▶ _Request_:
How many lines of the material below contain the string "esophagus", counting only case-sensitive matches? Reply with the number alone.

▶ _Record extracts_:
========

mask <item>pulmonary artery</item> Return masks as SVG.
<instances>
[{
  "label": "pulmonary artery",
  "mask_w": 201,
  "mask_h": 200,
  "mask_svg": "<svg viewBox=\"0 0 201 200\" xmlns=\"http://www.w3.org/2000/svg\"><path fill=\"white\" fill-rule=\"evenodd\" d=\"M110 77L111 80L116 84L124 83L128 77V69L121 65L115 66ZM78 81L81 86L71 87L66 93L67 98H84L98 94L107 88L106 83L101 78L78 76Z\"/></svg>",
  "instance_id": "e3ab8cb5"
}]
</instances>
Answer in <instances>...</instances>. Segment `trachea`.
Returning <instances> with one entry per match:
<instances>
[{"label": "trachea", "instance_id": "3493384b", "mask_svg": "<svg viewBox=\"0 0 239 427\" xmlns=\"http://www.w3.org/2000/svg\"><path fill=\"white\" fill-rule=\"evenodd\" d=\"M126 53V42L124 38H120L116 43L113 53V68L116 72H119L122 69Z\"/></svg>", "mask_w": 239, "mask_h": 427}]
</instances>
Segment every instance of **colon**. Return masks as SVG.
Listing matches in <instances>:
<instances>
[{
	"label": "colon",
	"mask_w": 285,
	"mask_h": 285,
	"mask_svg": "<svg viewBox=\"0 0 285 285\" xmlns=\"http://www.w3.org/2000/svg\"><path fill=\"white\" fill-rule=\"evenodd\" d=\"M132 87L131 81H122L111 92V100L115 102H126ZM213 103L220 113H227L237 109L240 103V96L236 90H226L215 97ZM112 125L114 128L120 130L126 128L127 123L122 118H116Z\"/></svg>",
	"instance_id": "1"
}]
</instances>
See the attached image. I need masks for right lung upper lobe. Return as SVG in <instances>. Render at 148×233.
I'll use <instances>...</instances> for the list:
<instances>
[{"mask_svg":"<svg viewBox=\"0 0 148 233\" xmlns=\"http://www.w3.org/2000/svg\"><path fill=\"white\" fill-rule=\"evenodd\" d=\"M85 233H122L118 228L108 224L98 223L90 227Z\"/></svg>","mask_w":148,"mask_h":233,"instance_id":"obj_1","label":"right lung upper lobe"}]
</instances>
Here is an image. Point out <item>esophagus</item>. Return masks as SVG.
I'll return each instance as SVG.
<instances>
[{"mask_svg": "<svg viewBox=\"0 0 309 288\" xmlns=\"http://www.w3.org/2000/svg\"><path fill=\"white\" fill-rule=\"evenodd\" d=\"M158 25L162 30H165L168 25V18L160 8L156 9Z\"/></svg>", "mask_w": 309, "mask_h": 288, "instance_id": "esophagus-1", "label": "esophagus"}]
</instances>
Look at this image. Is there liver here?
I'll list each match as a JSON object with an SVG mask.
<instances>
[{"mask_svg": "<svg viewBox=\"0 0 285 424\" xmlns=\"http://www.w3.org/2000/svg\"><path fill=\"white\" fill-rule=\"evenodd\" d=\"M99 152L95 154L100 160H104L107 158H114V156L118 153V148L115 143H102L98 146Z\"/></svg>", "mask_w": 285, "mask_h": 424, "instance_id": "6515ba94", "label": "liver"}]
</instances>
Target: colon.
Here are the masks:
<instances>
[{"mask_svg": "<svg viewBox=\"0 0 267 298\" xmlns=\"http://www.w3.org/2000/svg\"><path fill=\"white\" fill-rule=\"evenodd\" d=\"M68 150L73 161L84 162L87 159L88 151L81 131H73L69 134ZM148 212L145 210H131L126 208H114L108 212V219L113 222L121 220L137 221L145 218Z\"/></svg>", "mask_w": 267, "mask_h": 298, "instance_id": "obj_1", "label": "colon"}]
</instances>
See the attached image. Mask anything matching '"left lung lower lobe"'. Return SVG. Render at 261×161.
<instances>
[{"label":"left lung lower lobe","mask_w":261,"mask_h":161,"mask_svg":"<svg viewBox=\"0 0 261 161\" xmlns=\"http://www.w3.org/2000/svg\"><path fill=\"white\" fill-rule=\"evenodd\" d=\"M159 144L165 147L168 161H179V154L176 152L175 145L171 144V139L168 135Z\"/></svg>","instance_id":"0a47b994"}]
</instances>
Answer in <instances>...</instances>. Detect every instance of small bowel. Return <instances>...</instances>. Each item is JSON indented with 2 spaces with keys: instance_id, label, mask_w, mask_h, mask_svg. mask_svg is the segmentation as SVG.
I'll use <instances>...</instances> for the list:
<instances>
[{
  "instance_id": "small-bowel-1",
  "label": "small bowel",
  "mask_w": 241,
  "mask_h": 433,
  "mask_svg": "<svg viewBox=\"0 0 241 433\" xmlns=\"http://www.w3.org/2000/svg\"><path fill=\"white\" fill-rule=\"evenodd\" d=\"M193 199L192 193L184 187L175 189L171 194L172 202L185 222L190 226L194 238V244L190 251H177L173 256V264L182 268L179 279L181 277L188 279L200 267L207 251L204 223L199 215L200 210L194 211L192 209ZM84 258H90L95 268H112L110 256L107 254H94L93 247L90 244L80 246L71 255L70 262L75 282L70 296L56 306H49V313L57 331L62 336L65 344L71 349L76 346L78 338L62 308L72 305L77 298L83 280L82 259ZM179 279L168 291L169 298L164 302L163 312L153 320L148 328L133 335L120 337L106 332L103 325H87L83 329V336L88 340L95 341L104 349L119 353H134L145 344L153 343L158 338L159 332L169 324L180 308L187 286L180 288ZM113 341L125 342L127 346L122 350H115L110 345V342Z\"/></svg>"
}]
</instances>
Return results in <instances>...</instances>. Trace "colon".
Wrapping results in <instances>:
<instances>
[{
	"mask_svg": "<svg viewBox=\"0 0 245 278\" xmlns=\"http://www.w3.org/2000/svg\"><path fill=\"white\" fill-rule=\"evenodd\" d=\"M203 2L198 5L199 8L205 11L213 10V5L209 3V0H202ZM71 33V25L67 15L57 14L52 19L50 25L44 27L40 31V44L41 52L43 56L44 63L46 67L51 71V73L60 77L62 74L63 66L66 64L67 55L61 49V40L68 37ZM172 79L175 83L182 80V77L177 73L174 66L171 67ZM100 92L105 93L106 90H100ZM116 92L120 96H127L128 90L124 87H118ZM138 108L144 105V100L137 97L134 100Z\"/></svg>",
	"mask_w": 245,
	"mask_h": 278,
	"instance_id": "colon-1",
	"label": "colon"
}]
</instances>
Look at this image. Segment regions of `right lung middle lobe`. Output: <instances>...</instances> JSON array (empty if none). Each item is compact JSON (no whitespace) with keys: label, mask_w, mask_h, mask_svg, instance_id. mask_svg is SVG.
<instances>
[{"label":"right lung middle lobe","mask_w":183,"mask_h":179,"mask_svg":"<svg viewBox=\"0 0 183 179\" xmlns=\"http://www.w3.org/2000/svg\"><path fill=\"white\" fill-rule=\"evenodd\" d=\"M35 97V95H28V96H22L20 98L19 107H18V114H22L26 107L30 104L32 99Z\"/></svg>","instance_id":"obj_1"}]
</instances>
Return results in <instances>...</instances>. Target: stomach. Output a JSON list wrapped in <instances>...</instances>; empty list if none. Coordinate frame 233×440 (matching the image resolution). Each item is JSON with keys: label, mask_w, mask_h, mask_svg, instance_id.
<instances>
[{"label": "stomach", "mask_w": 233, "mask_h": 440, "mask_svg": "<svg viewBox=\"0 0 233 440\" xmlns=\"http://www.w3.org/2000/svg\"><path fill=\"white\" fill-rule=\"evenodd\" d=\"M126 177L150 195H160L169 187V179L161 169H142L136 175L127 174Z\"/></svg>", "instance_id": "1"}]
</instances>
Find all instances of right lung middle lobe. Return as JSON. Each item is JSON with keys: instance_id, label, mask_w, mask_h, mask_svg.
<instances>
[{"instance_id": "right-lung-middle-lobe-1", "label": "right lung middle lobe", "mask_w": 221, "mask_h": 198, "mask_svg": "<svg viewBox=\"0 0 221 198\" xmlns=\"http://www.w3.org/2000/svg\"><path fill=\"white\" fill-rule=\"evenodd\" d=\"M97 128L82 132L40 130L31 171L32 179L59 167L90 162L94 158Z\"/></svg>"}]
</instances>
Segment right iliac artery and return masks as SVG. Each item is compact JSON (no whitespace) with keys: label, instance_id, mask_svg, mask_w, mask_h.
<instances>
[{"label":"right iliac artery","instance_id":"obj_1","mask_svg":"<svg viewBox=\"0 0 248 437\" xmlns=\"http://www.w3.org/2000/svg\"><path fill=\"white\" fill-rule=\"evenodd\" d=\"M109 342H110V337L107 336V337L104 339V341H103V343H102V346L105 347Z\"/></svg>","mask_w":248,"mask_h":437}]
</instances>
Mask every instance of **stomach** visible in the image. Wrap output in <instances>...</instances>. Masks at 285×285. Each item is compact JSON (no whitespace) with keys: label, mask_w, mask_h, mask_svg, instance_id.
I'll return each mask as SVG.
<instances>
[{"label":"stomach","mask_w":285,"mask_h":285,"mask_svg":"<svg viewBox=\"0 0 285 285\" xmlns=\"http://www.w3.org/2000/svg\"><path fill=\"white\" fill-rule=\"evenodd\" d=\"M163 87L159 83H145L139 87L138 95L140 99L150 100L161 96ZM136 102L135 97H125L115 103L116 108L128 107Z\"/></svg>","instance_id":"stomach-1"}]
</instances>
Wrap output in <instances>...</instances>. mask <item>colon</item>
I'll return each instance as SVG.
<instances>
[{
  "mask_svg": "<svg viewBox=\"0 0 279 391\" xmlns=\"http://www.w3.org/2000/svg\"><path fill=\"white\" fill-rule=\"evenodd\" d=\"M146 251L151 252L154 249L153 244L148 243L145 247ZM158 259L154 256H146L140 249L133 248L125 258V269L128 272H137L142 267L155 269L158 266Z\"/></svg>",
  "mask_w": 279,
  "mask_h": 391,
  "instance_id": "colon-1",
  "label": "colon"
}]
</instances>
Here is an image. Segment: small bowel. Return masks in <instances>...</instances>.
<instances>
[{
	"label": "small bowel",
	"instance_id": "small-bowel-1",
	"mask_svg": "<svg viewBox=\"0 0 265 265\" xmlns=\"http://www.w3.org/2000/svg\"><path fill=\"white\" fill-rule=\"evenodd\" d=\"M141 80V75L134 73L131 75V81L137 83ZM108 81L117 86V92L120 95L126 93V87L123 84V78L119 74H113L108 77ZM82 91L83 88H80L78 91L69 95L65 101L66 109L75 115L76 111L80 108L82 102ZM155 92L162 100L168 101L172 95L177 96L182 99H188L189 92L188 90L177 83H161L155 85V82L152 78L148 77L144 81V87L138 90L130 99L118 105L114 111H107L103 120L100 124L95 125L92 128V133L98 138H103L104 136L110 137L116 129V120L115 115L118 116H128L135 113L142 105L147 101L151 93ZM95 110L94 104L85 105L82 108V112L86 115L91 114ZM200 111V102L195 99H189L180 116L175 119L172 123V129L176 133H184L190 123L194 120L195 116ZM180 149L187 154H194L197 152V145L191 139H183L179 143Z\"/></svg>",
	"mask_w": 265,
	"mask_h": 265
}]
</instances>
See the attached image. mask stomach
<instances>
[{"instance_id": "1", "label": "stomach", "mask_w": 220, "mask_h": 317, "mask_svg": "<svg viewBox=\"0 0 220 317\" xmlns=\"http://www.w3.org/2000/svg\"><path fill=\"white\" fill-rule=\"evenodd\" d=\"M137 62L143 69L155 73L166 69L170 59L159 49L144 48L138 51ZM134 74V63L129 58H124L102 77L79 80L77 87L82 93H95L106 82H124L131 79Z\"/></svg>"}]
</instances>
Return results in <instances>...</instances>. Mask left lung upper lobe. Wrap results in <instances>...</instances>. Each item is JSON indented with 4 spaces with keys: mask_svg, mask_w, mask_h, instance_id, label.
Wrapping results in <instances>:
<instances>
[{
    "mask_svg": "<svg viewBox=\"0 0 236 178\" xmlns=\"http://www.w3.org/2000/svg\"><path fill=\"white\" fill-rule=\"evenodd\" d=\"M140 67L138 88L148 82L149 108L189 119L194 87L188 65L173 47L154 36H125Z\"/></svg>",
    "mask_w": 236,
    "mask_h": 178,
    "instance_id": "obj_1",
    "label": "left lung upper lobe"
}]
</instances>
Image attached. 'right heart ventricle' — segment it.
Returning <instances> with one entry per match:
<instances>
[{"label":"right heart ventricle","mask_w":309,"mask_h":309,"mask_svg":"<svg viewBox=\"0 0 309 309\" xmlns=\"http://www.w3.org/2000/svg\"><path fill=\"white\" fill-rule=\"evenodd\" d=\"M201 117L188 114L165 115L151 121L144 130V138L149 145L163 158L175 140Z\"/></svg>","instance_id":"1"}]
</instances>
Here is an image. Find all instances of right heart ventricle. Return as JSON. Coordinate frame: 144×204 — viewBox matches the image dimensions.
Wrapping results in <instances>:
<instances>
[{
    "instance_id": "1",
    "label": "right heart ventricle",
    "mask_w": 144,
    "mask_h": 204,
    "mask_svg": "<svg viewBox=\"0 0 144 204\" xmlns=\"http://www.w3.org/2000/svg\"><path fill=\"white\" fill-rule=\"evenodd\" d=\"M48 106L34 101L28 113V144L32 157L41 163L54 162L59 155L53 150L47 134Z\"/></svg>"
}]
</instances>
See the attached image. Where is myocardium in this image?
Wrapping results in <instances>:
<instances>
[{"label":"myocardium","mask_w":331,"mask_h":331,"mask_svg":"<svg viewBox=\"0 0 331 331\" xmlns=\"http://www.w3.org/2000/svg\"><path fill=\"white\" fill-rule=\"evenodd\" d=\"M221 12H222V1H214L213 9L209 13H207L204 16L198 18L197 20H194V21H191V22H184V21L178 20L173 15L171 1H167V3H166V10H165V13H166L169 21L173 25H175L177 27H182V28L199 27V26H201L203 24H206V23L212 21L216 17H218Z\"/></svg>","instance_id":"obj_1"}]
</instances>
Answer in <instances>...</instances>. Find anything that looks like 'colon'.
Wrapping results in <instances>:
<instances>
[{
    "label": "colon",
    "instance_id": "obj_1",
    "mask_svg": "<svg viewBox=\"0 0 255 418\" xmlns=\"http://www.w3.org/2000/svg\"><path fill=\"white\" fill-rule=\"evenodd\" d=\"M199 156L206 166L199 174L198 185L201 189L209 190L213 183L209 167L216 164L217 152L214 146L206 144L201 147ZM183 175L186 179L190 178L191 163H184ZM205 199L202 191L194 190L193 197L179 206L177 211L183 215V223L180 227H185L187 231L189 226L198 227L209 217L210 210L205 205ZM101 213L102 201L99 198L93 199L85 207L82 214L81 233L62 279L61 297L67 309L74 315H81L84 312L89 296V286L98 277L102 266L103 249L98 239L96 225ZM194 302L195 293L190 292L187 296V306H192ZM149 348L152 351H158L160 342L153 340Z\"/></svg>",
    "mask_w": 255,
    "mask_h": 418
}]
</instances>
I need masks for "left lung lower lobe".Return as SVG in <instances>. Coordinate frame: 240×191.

========

▶ _Output for this task_:
2